[Data entries]
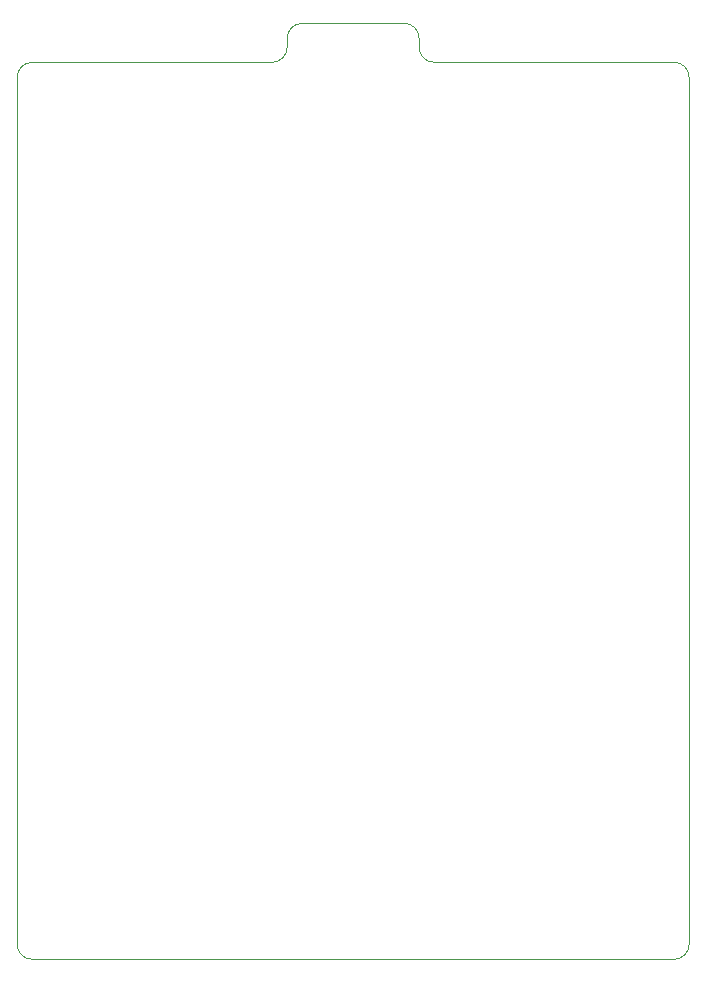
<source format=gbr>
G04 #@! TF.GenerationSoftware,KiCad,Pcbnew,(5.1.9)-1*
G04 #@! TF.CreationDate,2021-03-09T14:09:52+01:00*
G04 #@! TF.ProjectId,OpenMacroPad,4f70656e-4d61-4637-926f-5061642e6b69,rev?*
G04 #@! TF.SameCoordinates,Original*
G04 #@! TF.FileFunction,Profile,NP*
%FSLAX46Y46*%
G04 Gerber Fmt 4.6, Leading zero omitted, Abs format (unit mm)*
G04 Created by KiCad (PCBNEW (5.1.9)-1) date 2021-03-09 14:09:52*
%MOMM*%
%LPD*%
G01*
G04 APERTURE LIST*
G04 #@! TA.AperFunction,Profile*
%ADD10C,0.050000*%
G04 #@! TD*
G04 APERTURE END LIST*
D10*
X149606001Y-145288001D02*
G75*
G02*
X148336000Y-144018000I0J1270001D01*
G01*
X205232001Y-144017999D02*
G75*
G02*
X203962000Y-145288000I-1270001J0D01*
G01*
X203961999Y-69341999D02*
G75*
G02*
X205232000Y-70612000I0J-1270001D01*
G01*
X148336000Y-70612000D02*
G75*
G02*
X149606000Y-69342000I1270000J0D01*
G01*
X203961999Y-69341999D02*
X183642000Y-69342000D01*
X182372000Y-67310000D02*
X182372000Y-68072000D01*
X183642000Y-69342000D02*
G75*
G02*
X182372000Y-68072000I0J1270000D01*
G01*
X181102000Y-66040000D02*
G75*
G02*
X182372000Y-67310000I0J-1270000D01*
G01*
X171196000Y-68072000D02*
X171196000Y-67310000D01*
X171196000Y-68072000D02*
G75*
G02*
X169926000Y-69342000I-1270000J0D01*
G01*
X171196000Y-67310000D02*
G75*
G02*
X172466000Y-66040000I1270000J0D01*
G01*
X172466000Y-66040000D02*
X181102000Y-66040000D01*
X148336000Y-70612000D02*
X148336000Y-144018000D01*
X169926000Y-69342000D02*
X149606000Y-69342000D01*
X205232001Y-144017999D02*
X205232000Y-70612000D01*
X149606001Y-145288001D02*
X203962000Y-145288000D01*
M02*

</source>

▶ _Exercise_
Skip the pictures, then write out every entry exactly.

▶ _Solution_
<source format=gbr>
G04 #@! TF.GenerationSoftware,KiCad,Pcbnew,(5.1.9)-1*
G04 #@! TF.CreationDate,2021-03-09T14:09:52+01:00*
G04 #@! TF.ProjectId,OpenMacroPad,4f70656e-4d61-4637-926f-5061642e6b69,rev?*
G04 #@! TF.SameCoordinates,Original*
G04 #@! TF.FileFunction,Profile,NP*
%FSLAX46Y46*%
G04 Gerber Fmt 4.6, Leading zero omitted, Abs format (unit mm)*
G04 Created by KiCad (PCBNEW (5.1.9)-1) date 2021-03-09 14:09:52*
%MOMM*%
%LPD*%
G01*
G04 APERTURE LIST*
G04 #@! TA.AperFunction,Profile*
%ADD10C,0.050000*%
G04 #@! TD*
G04 APERTURE END LIST*
D10*
X149606001Y-145288001D02*
G75*
G02*
X148336000Y-144018000I0J1270001D01*
G01*
X205232001Y-144017999D02*
G75*
G02*
X203962000Y-145288000I-1270001J0D01*
G01*
X203961999Y-69341999D02*
G75*
G02*
X205232000Y-70612000I0J-1270001D01*
G01*
X148336000Y-70612000D02*
G75*
G02*
X149606000Y-69342000I1270000J0D01*
G01*
X203961999Y-69341999D02*
X183642000Y-69342000D01*
X182372000Y-67310000D02*
X182372000Y-68072000D01*
X183642000Y-69342000D02*
G75*
G02*
X182372000Y-68072000I0J1270000D01*
G01*
X181102000Y-66040000D02*
G75*
G02*
X182372000Y-67310000I0J-1270000D01*
G01*
X171196000Y-68072000D02*
X171196000Y-67310000D01*
X171196000Y-68072000D02*
G75*
G02*
X169926000Y-69342000I-1270000J0D01*
G01*
X171196000Y-67310000D02*
G75*
G02*
X172466000Y-66040000I1270000J0D01*
G01*
X172466000Y-66040000D02*
X181102000Y-66040000D01*
X148336000Y-70612000D02*
X148336000Y-144018000D01*
X169926000Y-69342000D02*
X149606000Y-69342000D01*
X205232001Y-144017999D02*
X205232000Y-70612000D01*
X149606001Y-145288001D02*
X203962000Y-145288000D01*
M02*

</source>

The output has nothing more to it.